Details
-
Type:
Story
-
Status: Won't Fix
-
Resolution: Done
-
Fix Version/s: None
-
Component/s: None
-
Team:Telescope and Site
-
Urgent?:No
Description
Currently the ESS CSCs and Controllers need to be restarted on a near-daily basis. For some unknown reason the connection between the two times out, causing the CSC to go into FAULT state. Possible causes are a clogged Controller or a glitch in the network. It happens more to the MTDome CSCs than the others. The CSC doesn't recover well from this and the only way to get it to connect to the Controller again is by setting it OFFLINE and starting it again. The Controller doesn't detect that the CSC has disconnected and needs to be restarted too.
The CSC usually simply logs "Read timed out" when this happens and occasionally "Fault! errorCode=2, errorReport='RPiDataClient(host=mtdome-rpi01.cp.lsst.org, port=5000) timed out waiting for data'".

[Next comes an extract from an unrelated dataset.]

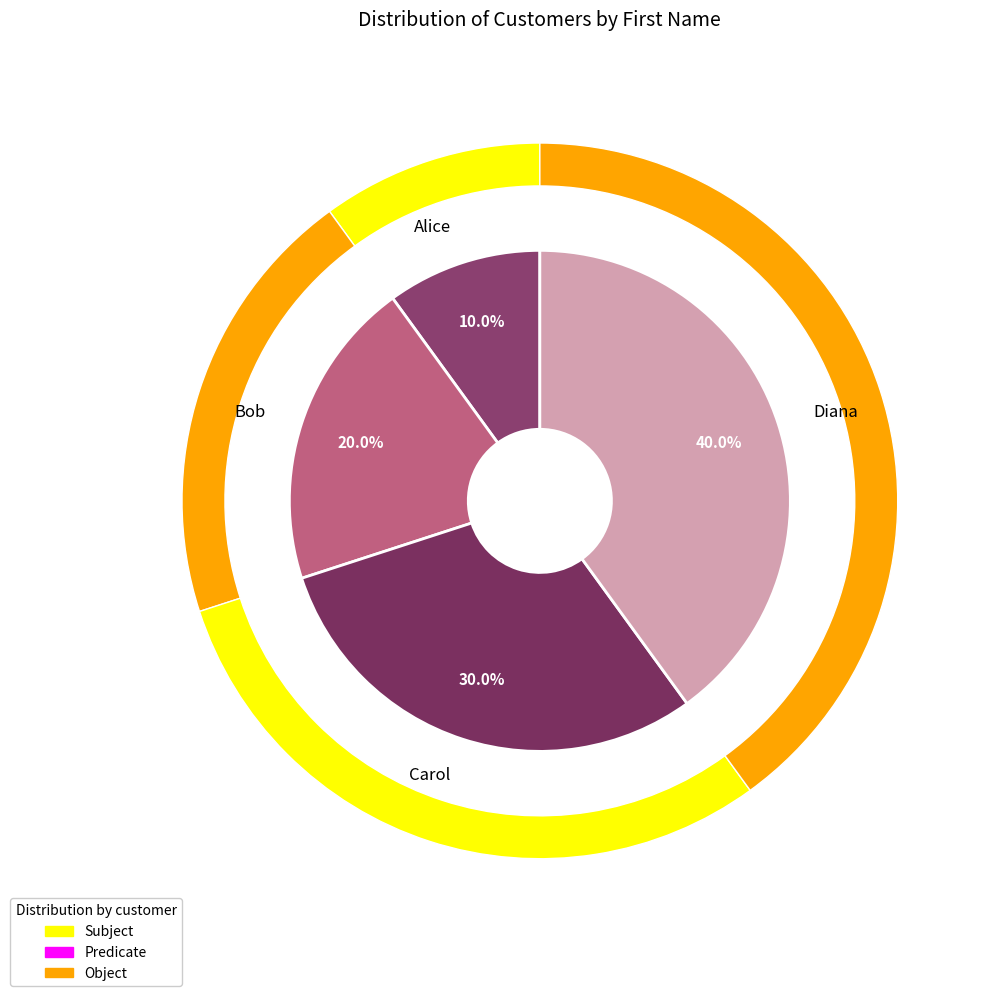

Is it true that Alice is 10% of the pie?

True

This ticket is for trying to avoid letting to CSC go to FAULT state. A possible way would be to increase the time out value of the CSC. Another way would be to not let the CSC go into FAULT state immediately but to give it a number of retries before it does so. In order to make sure that the CSC can reconnect in case the Controller doesn't realize that the CSC has disconnected, perhaps some kind of handshake mechanism can be implemented where the CSC sends a certain ID string (perhaps as simple as "ESS:101") which would let the OneClientServer reconnect the client even if it thinks it already has connected.
I am open to discuss any of these ideas with you to work out the exact details.
I just noticed that the CSC doesn't disconnect when going to FAULT state. That may very well be the cause of the Controller not noticing that the CSC has disconnected because it never did.
EDIT: Connecting and disconnecting is handled by handle_summary_state and I am sure that also gets called when going to FAULT state.